Scott and Fuller found that, when it came to problem solving and learning,
no breed or cross of breed is quicker to learn than any other is. In their words:
... (A)ll breeds show about the same average level of performance in problem
solving, provided they can be adequately motivated, provided physical differences
and handicaps do not affect the tests, and provided interfering emotional
reactions such as fear can be eliminated. In short, all the breeds appear quite
similar in pure intelligence.
Wait, it gets better. I am going to go out on a limb and guess that people consider
a Basenji to be one of the hardest to train dogs, and a Sheltie to be one of
the easiest. If you attend obedience or agility trials, you will see lots and lots of
Shelties, and powerful few Basenjis. Some people will attribute this to superior
intelligence and learning ability on the part of the Sheltie. Here is what Scott and
Fuller found:
In general, the four hunting breeds (beagles, basenjis, terriers, and cockers) performed
best on the tests. This is probably because most of the tests were deliberately
designed to test independent capacities motivated by food rewards...By
contrast, the Shetland sheep dogs, whose ancestors have been selected for their
ability to perform complex tasks under close direction from their human masters,
performed rather badly. Indeed, in many of the tests, the shelties gave the subjective
impression of waiting around for someone to tell them what to do, (Emphasis
added)
The Basenji learned faster than the Sheltie. The Sheltie was waiting to be told
what to do, and the Basenji was out there figuring it out on his own. So, if the
Basenji is just as capable, if not more capable, than the Sheltie of learning, why is
it so devilishly hard to get a Basenji to actually do what we want them to do? The
answer is that traditional training models were designed with the biddable dog
(like the Sheltie) in mind. Those methods rely heavily on "showing" or "telling"
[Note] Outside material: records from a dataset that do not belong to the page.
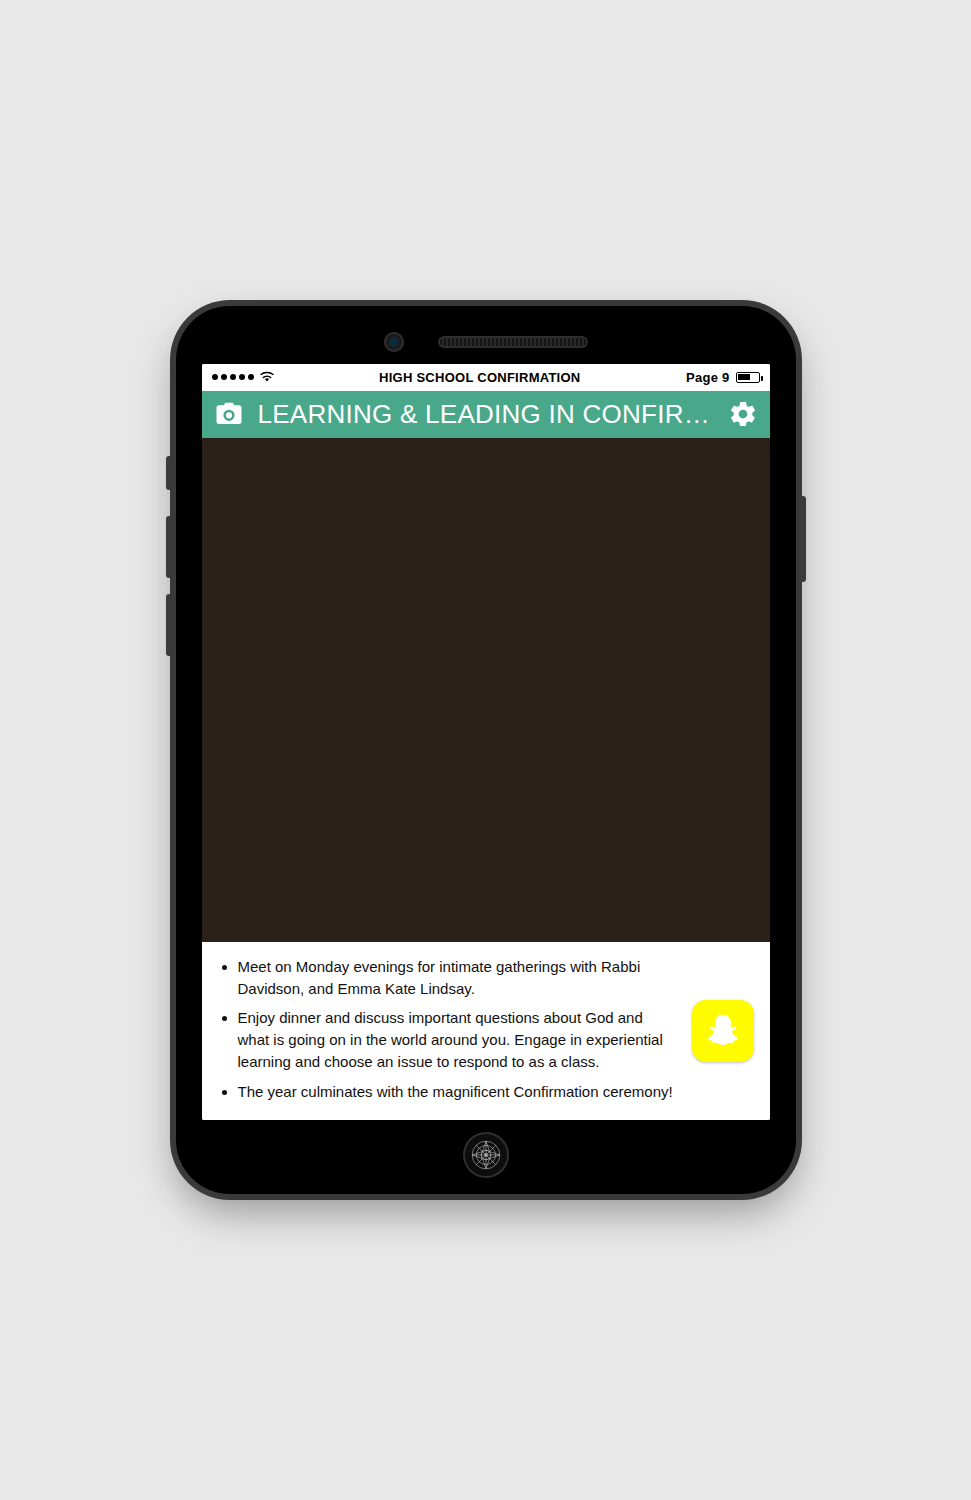High School Confirmation
Page 9
Learning & Leading in Confirmation
Confirmation class group photo: students in white robes with clergy, standing before the sanctuary ark, with playful dog-face filter overlays applied to faces.
Meet on Monday evenings for intimate gatherings with Rabbi Davidson, and Emma Kate Lindsay.
Enjoy dinner and discuss important questions about God and what is going on in the world around you. Engage in experiential learning and choose an issue to respond to as a class.
The year culminates with the magnificent Confirmation ceremony!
the dog what to do. If you have a dog who is pre-programmed through hundreds
or thousands of years of breeding to be receptive to being told what to do, those
methods might get you somewhere. If you have a dog who has only ever been bred
to think for himself, you will find yourself beating your head against a wall. The
problem is not the dog, but the method used to teach him. Instead of compelling or
showing the dog what you want him to do, you need to learn a system of training
that will tap into your dog's ability to excel at independently motivated problem
solving, just like the dogs in Fuller and Scott's study.
Please note that the fact that the Sheltie was reluctant to problem solve does not
mean that the Sheltie was more or less intelligent than the other dogs. It only
means that the Sheltie had a natural preference to be told what to do in that context.
I think we must be careful not to ascribe labels like "intelligent" or "unintelligent"
to dogs, because the assessment of a dog's intelligence is going to depend
on your preconceived notions of what a dog "should" be.


----------